Nothing but the images is to be left out of your exact copy of the entries.

^^^^

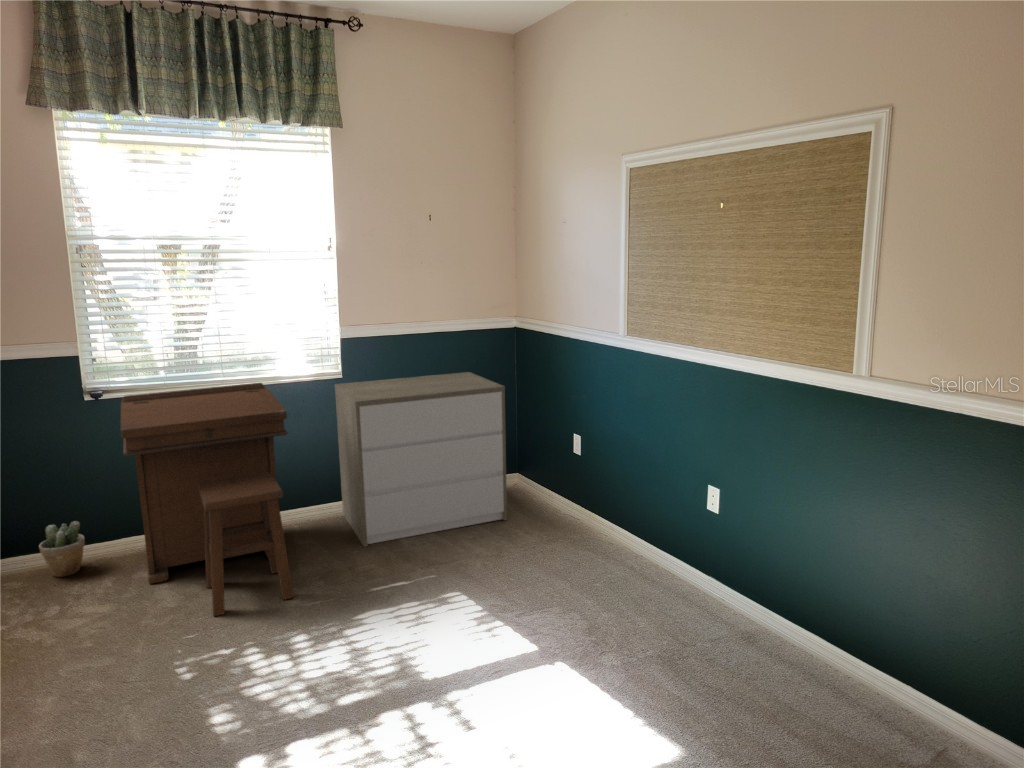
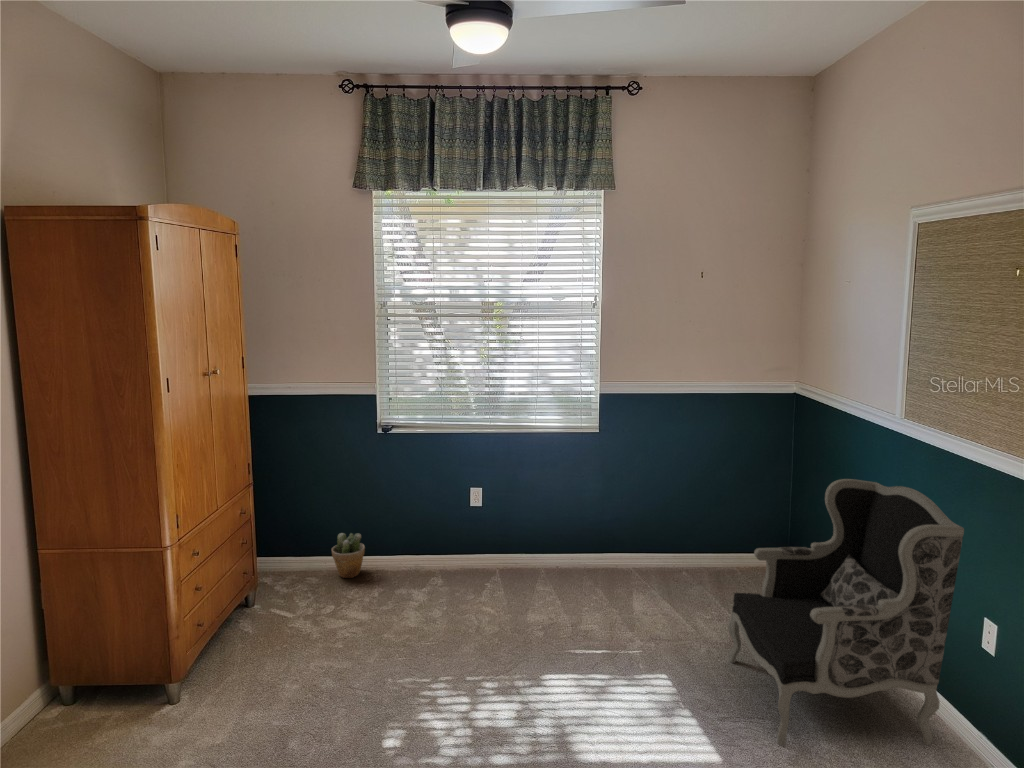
dresser: present [335,372,507,547] -> none [586,439,763,615]
desk: present [121,383,294,616] -> none [382,431,523,653]
armchair: none [495,383,664,601] -> present [728,479,964,745]

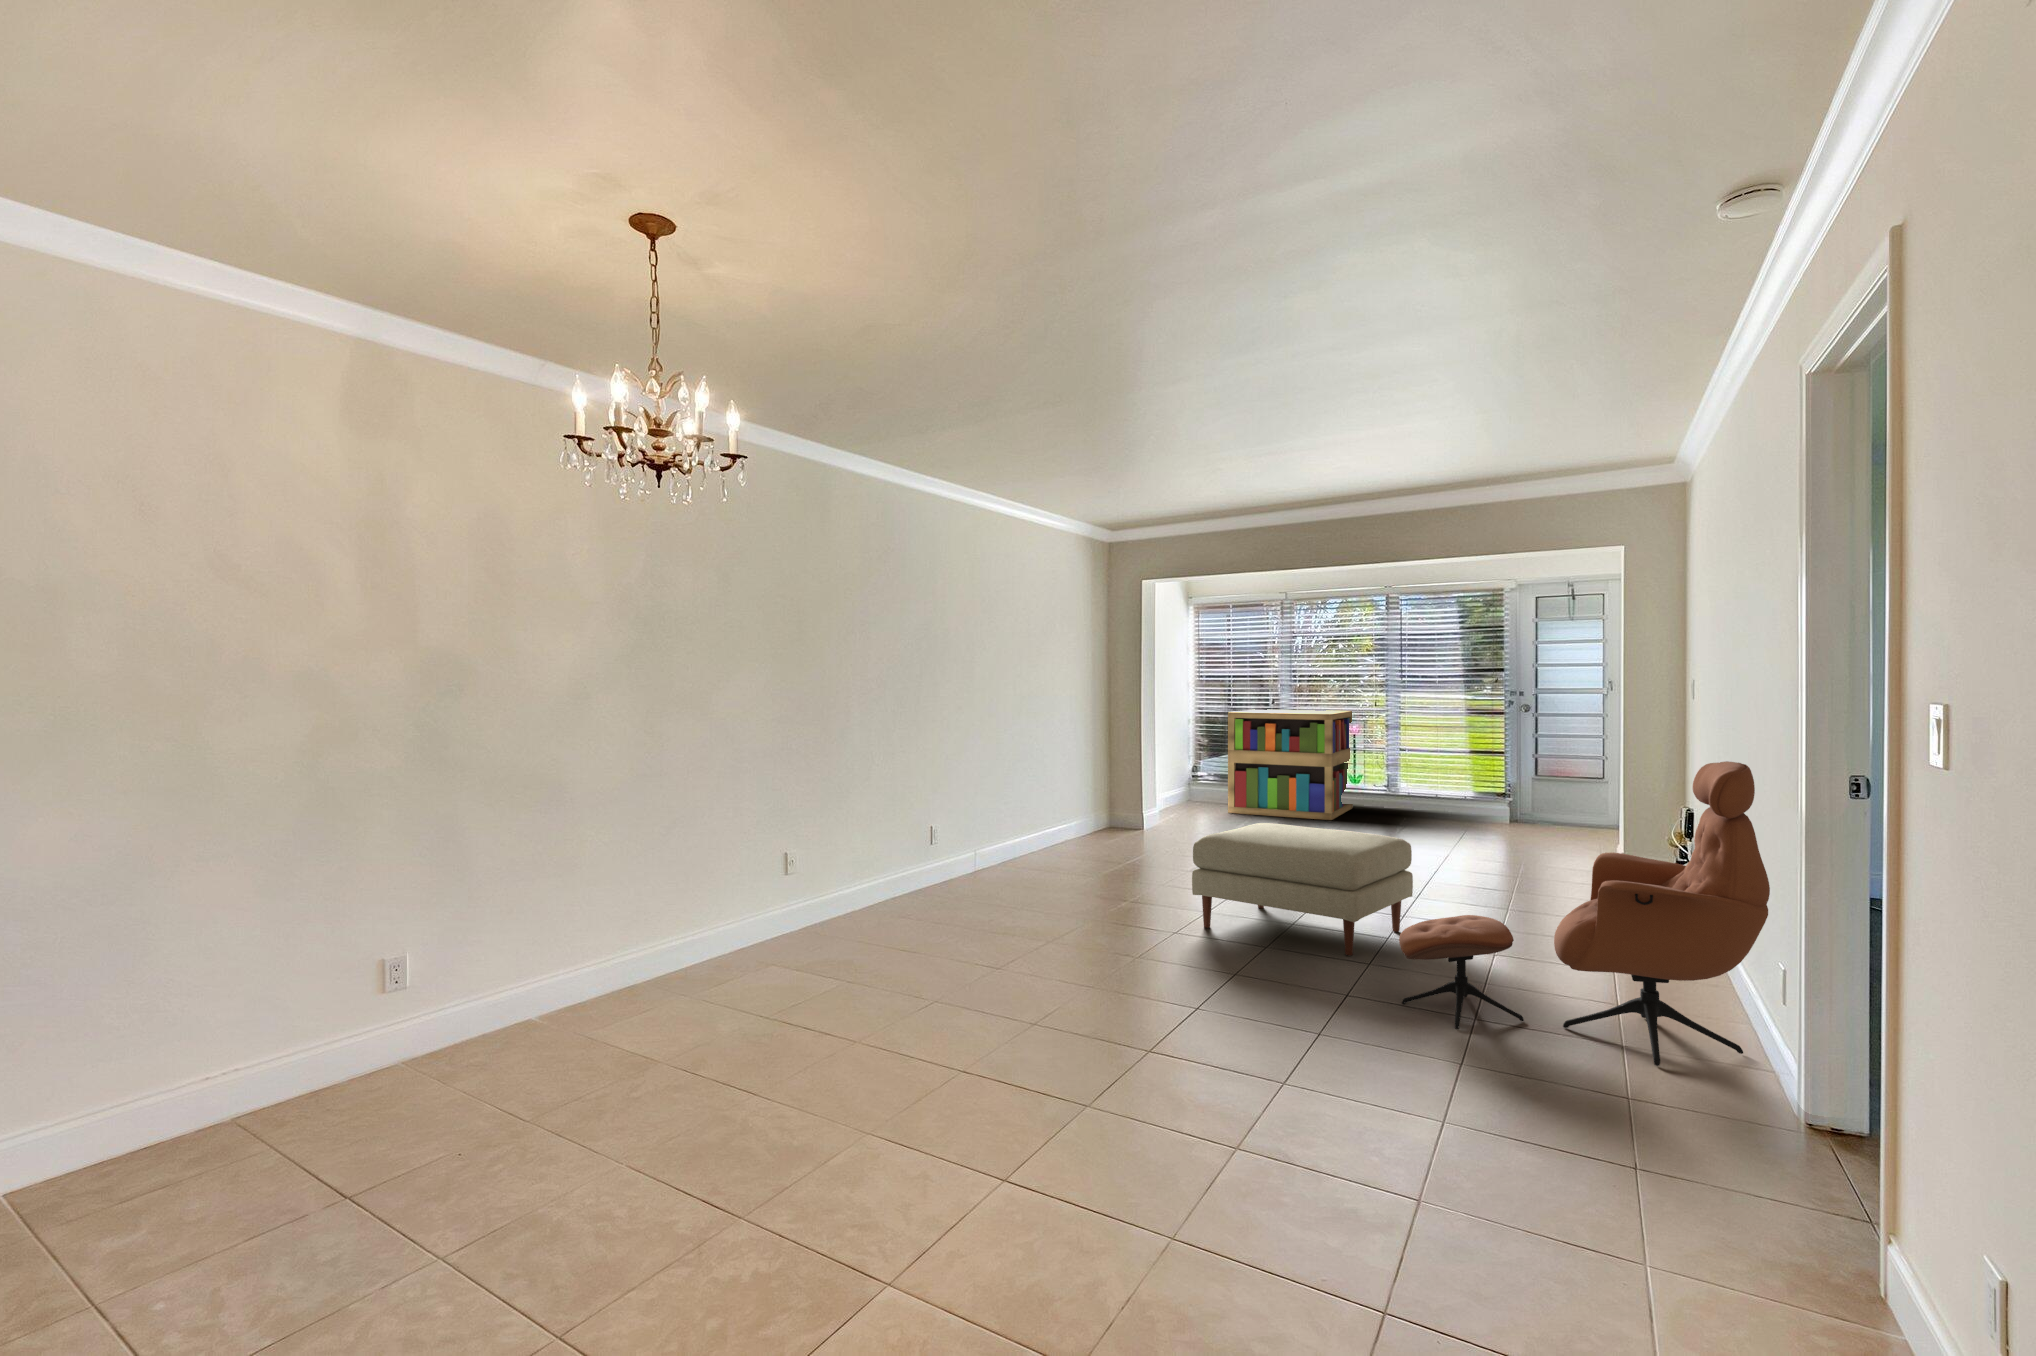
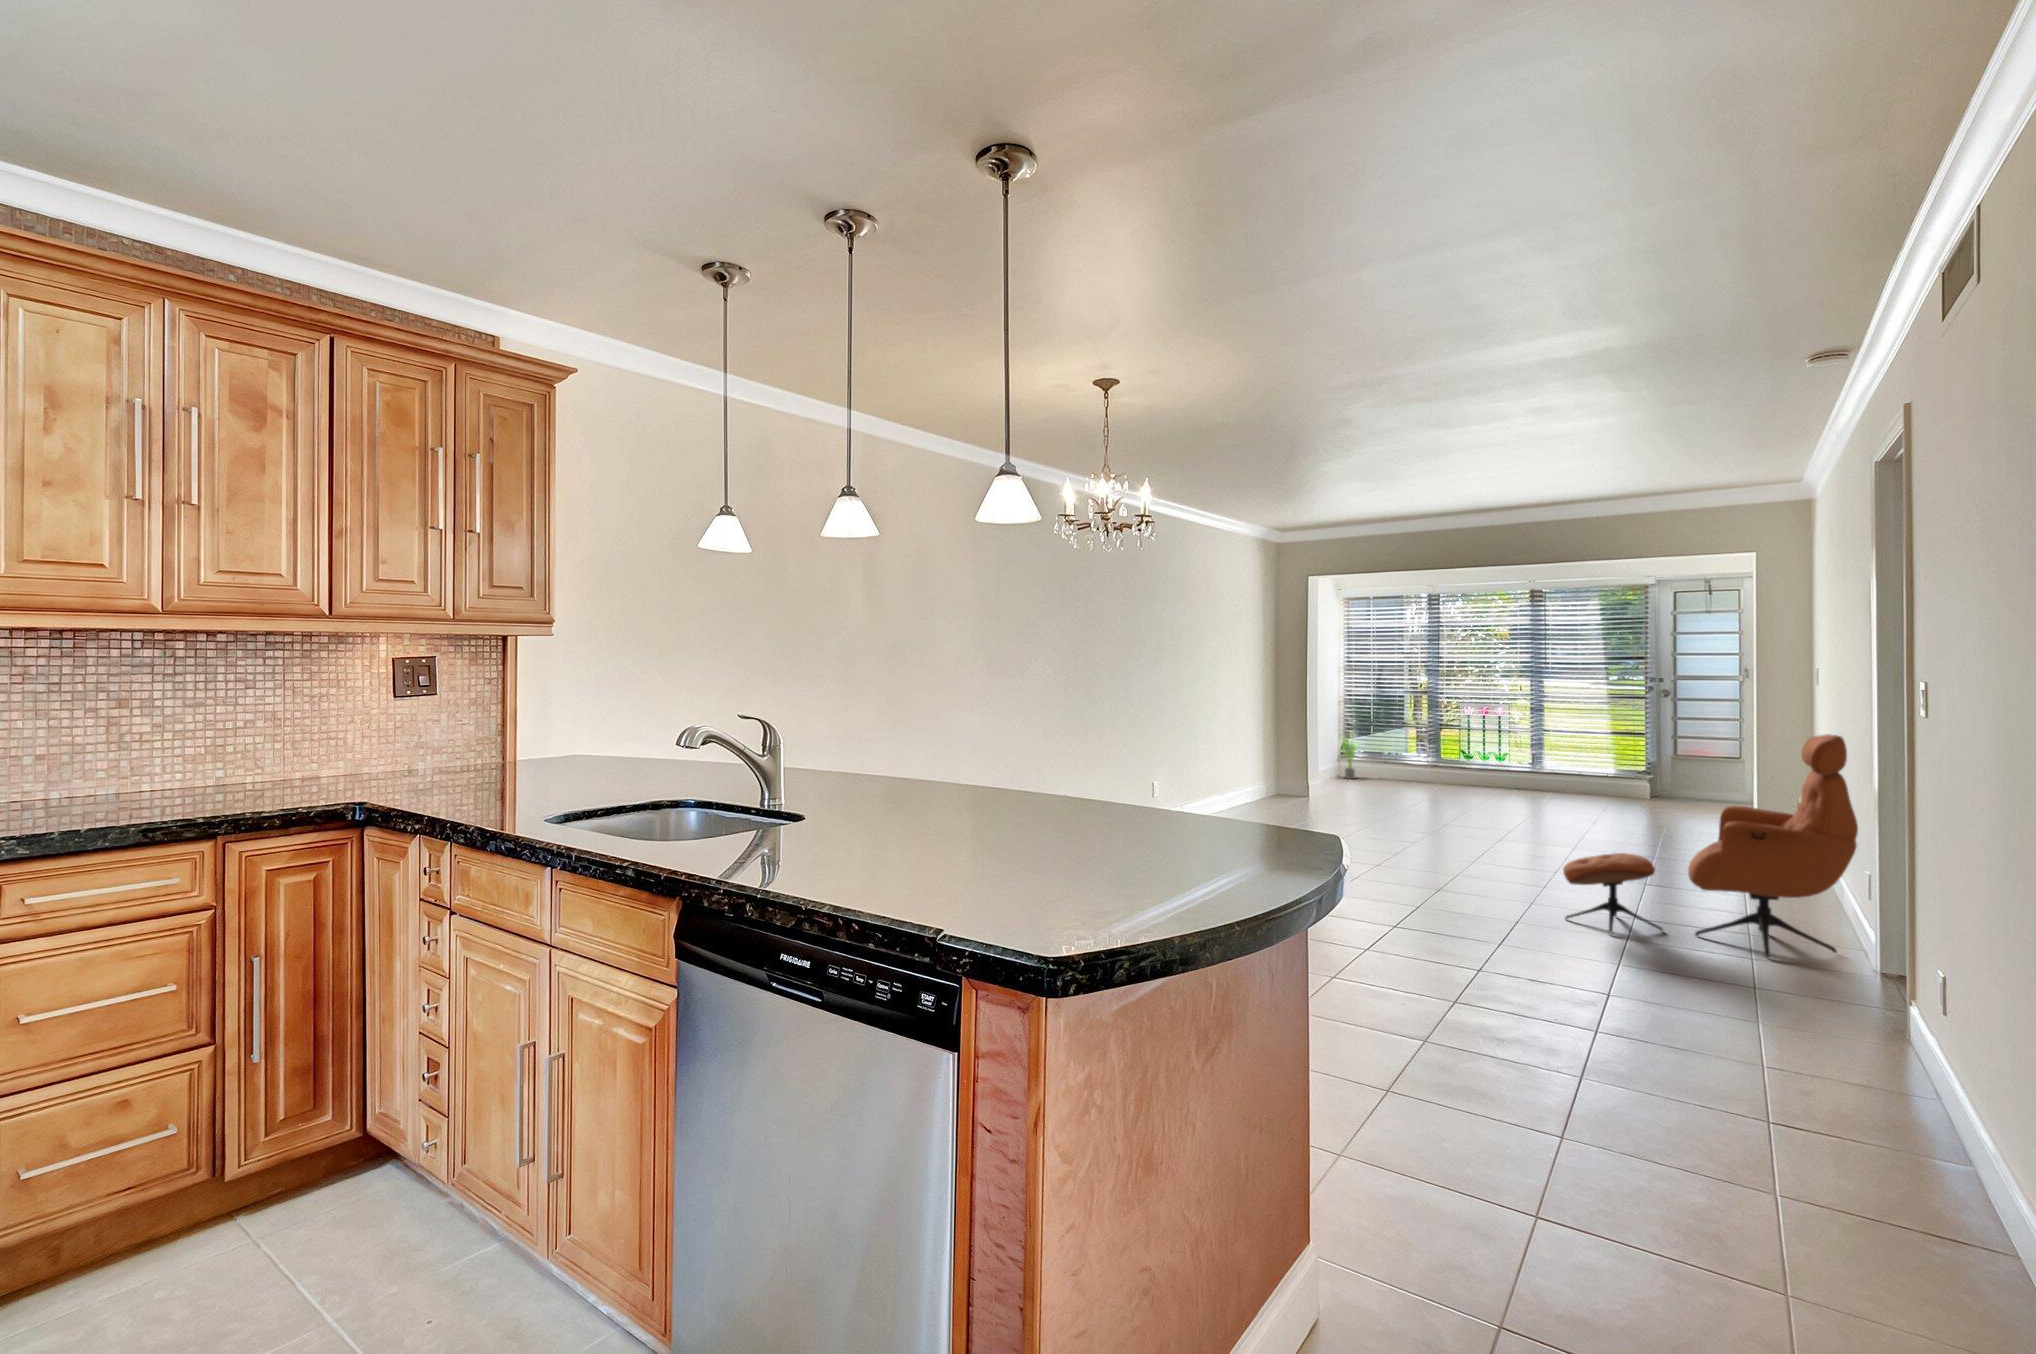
bookshelf: present [1228,709,1353,820] -> none [1381,694,1497,794]
potted plant: none [1182,750,1213,803] -> present [1342,737,1358,779]
ottoman: present [1192,823,1413,956] -> none [1381,788,1567,890]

^^^^

EXERCISE RESPONSE
dresser: present [335,372,507,547] -> none [586,439,763,615]
desk: present [121,383,294,616] -> none [382,431,523,653]
armchair: none [495,383,664,601] -> present [728,479,964,745]

bookshelf: present [1228,709,1353,820] -> none [1381,694,1497,794]
potted plant: none [1182,750,1213,803] -> present [1342,737,1358,779]
ottoman: present [1192,823,1413,956] -> none [1381,788,1567,890]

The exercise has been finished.